L'UE dans la course au vaccin contre le Covid
La Commission européenne entend se réserver 80 millions de doses du vaccin contre le coronavirus qui pourrait sortir des laboratoires américains Moderna. Il s'agit d'un des huit vaccins se trouvant actuellement en phase trois des essais cliniques. La Commission avait déjà réservé des millions de vaccins produits par d'autres laboratoires. Que penser de cette course au vaccin ?
La sagesse de l'UE
Dans son éditorial, Le Monde se félicite de ce que l'UE affiche un front unitaire :
«La Commission européenne, elle, a conclu, au nom des Vingt-Sept, des accords avec cinq entreprises pharmaceutiques travaillant sur le vaccin anti-Covid pour s'assurer que l'ensemble des Etats de l'Union européenne pourront être approvisionnés rapidement et en quantité suffisante, dès qu'un vaccin sera jugé efficace. Plusieurs de ces vaccins étant en phase III des essais cliniques, la dernière avant commercialisation, cette perspective pourrait se concrétiser dans les prochains mois. L'approche européenne est unitaire, plus sage et plus respectueuse des procédures. Une course effrénée au vaccin peut certes apporter quelques satisfactions politiques au pays qui la remportera. L'avantage sera cependant de courte durée si, en brûlant les étapes, il a été acquis au détriment de la santé de ses ressortissants.»
La sécurité ne doit pas être le seul critère
Der Standard préconise une certaine souplesse dans l'autorisation d'un vaccin :
«Les autorités européennes seraient bien inspirées de se montrer un peu plus audacieuses que d'habitude s'agissant de la mise en circulation d'un vaccin contre le coronavirus, et de tenir compte certes de son innocuité, mais aussi du besoin urgent qu'en ont surtout les groupes particulièrement exposés, comme les personnels de santé. A partir de quand un remède peut-il être commercialisé à grande échelle ? Tout dépend de l'importance que l'on attache aux différents critères. Il n'y a jamais de certitude à 100 pour cent. Du reste, la course au vaccin se décide moins au niveau du développement et de l'autorisation qu'à celui de sa production. Dès qu'un vaccin a obtenu la bénédiction des autorités, des milliards de doses doivent être produites et distribuées en un temps record. Ceci suppose la présence de sites de production idoines.»
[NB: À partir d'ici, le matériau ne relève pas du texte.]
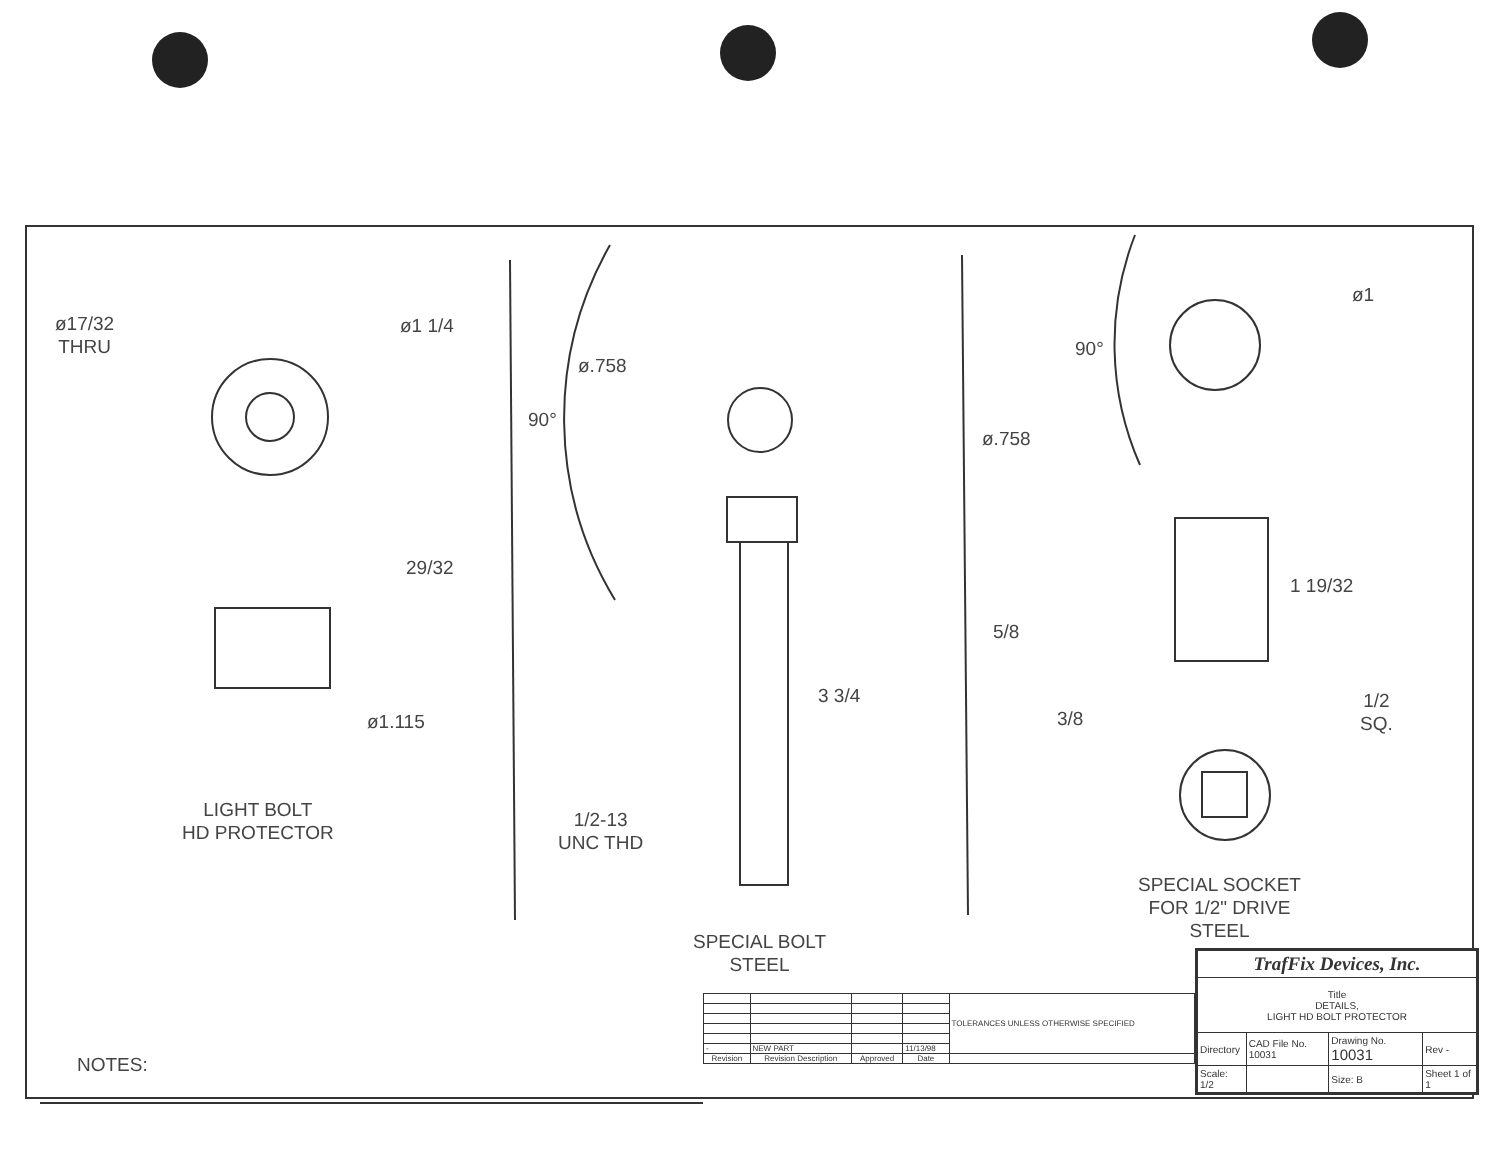ø17/32
THRU
ø1 1/4
ø.758
90°
90°
ø1
ø.758
29/32
ø1.115
3 3/4
1 19/32
5/8
3/8
1/2
SQ.
LIGHT BOLT
HD PROTECTOR
1/2-13
UNC THD
SPECIAL SOCKET
FOR 1/2" DRIVE
STEEL
SPECIAL BOLT
STEEL
NOTES:
| | | | | TOLERANCES UNLESS OTHERWISE SPECIFIED |
| - | NEW PART | | 11/13/98 | |
| Revision | Revision Description | Approved | Date | |
| TrafFix Devices, Inc. | | | | |
| Title DETAILS, LIGHT HD BOLT PROTECTOR | | | | |
| Directory | CAD File No. 10031 | Drawing No. 10031 | | Rev - |
| Scale: 1/2 | | Size: B | Sheet 1 of 1 | |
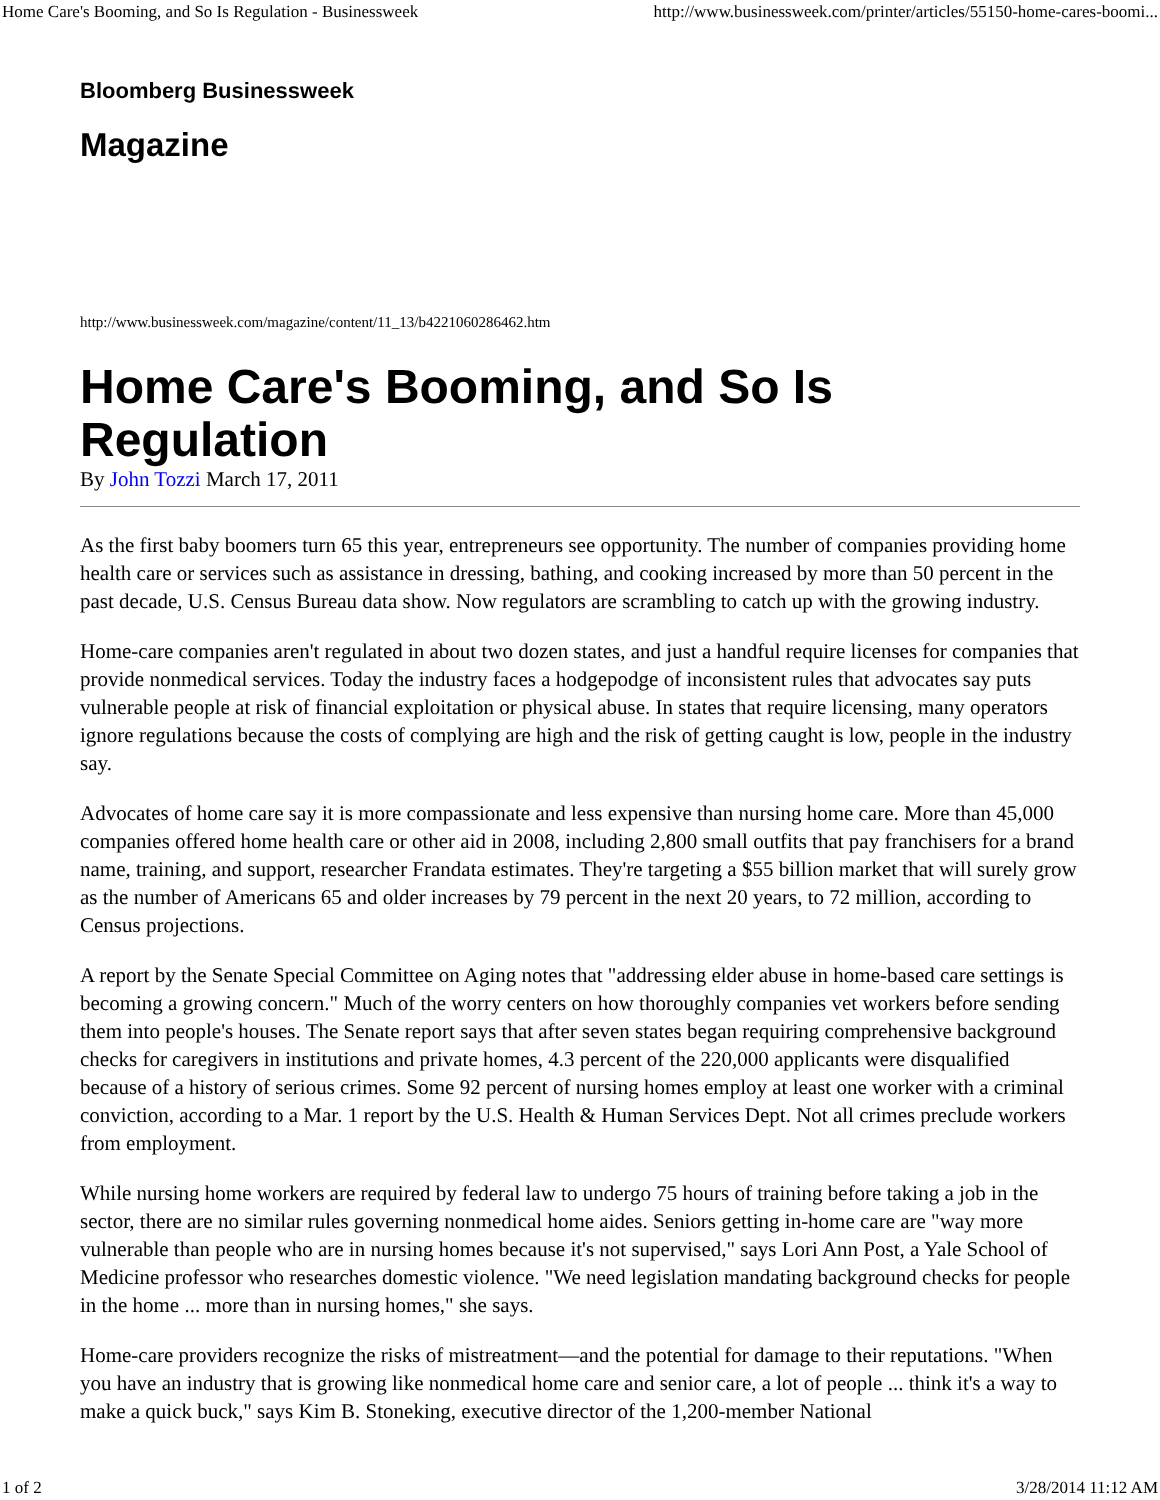Home Care's Booming, and So Is Regulation - Businessweek http://www.businessweek.com/printer/articles/55150-home-cares-boomi...
Bloomberg Businessweek
Magazine
http://www.businessweek.com/magazine/content/11_13/b4221060286462.htm
Home Care's Booming, and So Is Regulation
By John Tozzi March 17, 2011
As the first baby boomers turn 65 this year, entrepreneurs see opportunity. The number of companies providing home health care or services such as assistance in dressing, bathing, and cooking increased by more than 50 percent in the past decade, U.S. Census Bureau data show. Now regulators are scrambling to catch up with the growing industry.
Home-care companies aren't regulated in about two dozen states, and just a handful require licenses for companies that provide nonmedical services. Today the industry faces a hodgepodge of inconsistent rules that advocates say puts vulnerable people at risk of financial exploitation or physical abuse. In states that require licensing, many operators ignore regulations because the costs of complying are high and the risk of getting caught is low, people in the industry say.
Advocates of home care say it is more compassionate and less expensive than nursing home care. More than 45,000 companies offered home health care or other aid in 2008, including 2,800 small outfits that pay franchisers for a brand name, training, and support, researcher Frandata estimates. They're targeting a $55 billion market that will surely grow as the number of Americans 65 and older increases by 79 percent in the next 20 years, to 72 million, according to Census projections.
A report by the Senate Special Committee on Aging notes that "addressing elder abuse in home-based care settings is becoming a growing concern." Much of the worry centers on how thoroughly companies vet workers before sending them into people's houses. The Senate report says that after seven states began requiring comprehensive background checks for caregivers in institutions and private homes, 4.3 percent of the 220,000 applicants were disqualified because of a history of serious crimes. Some 92 percent of nursing homes employ at least one worker with a criminal conviction, according to a Mar. 1 report by the U.S. Health & Human Services Dept. Not all crimes preclude workers from employment.
While nursing home workers are required by federal law to undergo 75 hours of training before taking a job in the sector, there are no similar rules governing nonmedical home aides. Seniors getting in-home care are "way more vulnerable than people who are in nursing homes because it's not supervised," says Lori Ann Post, a Yale School of Medicine professor who researches domestic violence. "We need legislation mandating background checks for people in the home ... more than in nursing homes," she says.
Home-care providers recognize the risks of mistreatment—and the potential for damage to their reputations. "When you have an industry that is growing like nonmedical home care and senior care, a lot of people ... think it's a way to make a quick buck," says Kim B. Stoneking, executive director of the 1,200-member National
1 of 2 3/28/2014 11:12 AM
Une autorisation précipitée ferait le lit des antivaccins
Les gens ne se laisseront vacciner que s'ils sont convaincus de l'innocuité des vaccins, met en revanche en garde Financial Times :
«La grande majorité des campagnes de vaccination menées à grande échelle ont eu plus de bienfaits que de méfaits. La mise prématurée sur le marché d'un vaccin, par exemple dans les cas de la polio ou de la grippe porcine, a toutefois entraîné des effets secondaires pernicieux par la suite. La tâche de réassurer ceux qui sont indécis - confrontés aux intox diffusés par certains groupes sur Internet - demandera du temps et des efforts. Même ceux qui seraient prêts à se faire vacciner pourraient se raviser si des hauts représentants de la Food and Drugs Administration (FDA) [chargée d'autoriser la distribution de médicaments sur le territoire américain] rendaient leur tablier pour dénoncer la commercialisation d'un vaccin à un stade trop précoce - comme Peter Marks, directeur du centre d'évaluation et de recherche biologique de la FDA, a menacé de le faire.»
Un test pour les sociétés
Même si un vaccin anti-Covid salutaire est proche, nous devons continuer de nous montrer responsables, met en garde Novi list :
«L'état d'esprit qui régnera sur nos sociétés quand le vaccin sera arrivé en dira long sur leur santé mentale. Il mesurera pour ainsi dire notre degré de civilisation et notre capacité à ne pas mettre nos concitoyens en danger par notre comportement. ... Tout cela se décide sur le terrain. Dans les magasins, le tram, le bus, au café ou en boîte. ... Il s'agira d'un genre d'expérience sociologique, qui dévoilera la qualité de chaque société : son niveau de responsabilité, de confiance en autrui et de solidarité.»